Mehdi Lavignac a appris son licenciement par lettre recommandée à 10 jours de Noël. C'était en décembre 2023. Les Papeteries de Condat, où il travaille depuis plus de vingt ans, ferment leur ligne numéro 4. La direction écrit devoir faire face à une baisse considérable des commandes de papier couché. Mehdi est l’une des 105 personnes dont le poste est sacrifié, au nom du plan de sauvegarde de l’emploi (PSE).
"Je ne m’imaginais pas être licencié. On avait notre quotidien, nos habitudes de travail. Tout est allé très vite, on n’a même pas eu le temps de se le mettre en tête", se remémore-t-il, un an plus tard. Il a fallu, en quelques semaines, dire au revoir à cette usine que son père, son oncle et son beau-père ont aussi côtoyée. Et, très vite, se mettre à chercher un nouveau travail. À 46 ans.
"On serre les dents et on fait avec"
Grâce à son bac en maintenance automobile, le Périgourdin a trouvé un poste de contrôleur technique dans une petite entreprise du coin. Le chemin est loin d'avoir été simple. "À l'âge que j'ai, il fallait que je retravaille, je ne pouvais pas rester comme ça. J'ai pris la première formation qui venait, en mars. Je suis partie au Mans pendant deux mois. Cela a demandé des sacrifices... J'étais loin de ma famille, dans une petite chambre de 15 m², mais je voulais mettre toutes les chances de mon côté. On serre les dents et on fait avec", confie-t-il.
Ce père de deux enfants de 13 et 18 ans, craignait de ne pas réussir à décrocher un emploi stable sur ce territoire rural, où les plans économiques et fermetures d'entreprises s'enchaînent. "Je ne voulais pas mettre trop de temps à retrouver du travail. Ca évite de cogiter, de se poser trop de questions", continue-t-il. Sur les 105 licenciés, une cinquantaine est encore sans emploi. À ceux-là pourraient s'ajouter les sous-traitants en mécanique, nettoyage ou logistique, nombreux à s'être retrouvés sur le carreau lorsque la ligne 4 a fermé.
Dans notre région, toutes les sociétés ferment. Je me disais : qu'est-ce que je vais faire ? Comment je vais rebondir ?
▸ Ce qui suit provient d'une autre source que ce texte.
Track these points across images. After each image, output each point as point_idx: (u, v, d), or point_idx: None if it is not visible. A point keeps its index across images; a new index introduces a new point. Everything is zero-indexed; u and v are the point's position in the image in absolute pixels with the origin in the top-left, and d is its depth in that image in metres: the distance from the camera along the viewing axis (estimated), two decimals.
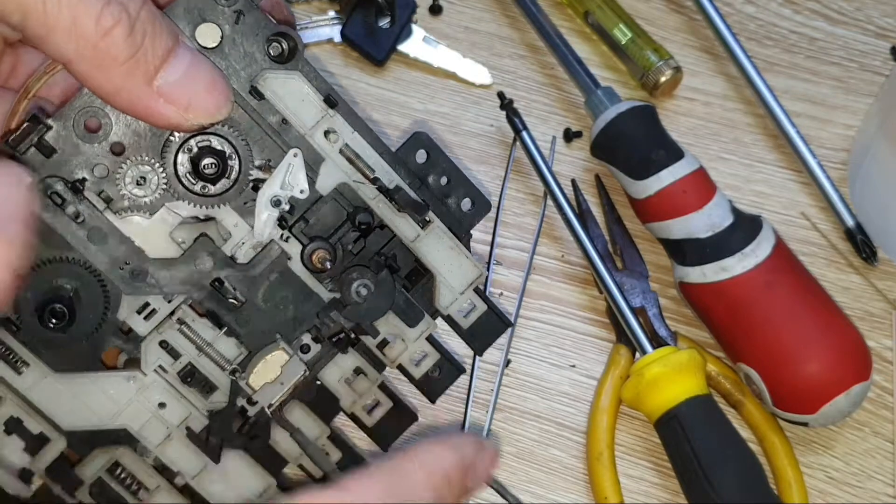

Mehdi LavignacAncien salarié des Papeteries de Condat
Même si Mehdi Lavignac a "tourné la page", il ne peut s'empêcher de penser aux "condats" toujours en poste. Dans le ciel du Lardin-Saint-Lazare, les cheminées de la papeterie fument toujours, mais à l'intérieur l'activité est en dents de scie. Rescapé de la vague de licenciement et délégué syndical CGT, Philippe Delord témoigne : "On ne sait pas où on va, on est très inquiets. On nous dit qu'on a des commandes, des fois, on n'en a pas… L'année n'a pas été aussi difficile que 2023, mais pas loin."
Sentiment d'abandon
Le manque de commandes se répercute sur le moral des employés. "Ils sont désabusés, découragés. Quand on discute, l'ambiance est lourde. On n'est pas optimiste pour l'avenir", décrit Philippe Delord. De façon plus globale, la situation pèse aussi sur les habitants du bassin de vie. Un fort sentiment d'abandon persiste. "Le principal sujet de conversation aujourd'hui au Lardin est la papeterie", poursuit le sécheur. Dans les années 90, plus de 1 200 personnes travaillaient dans cette usine qui faisait la fierté du territoire. Elles ne sont plus que 197 à résister désormais.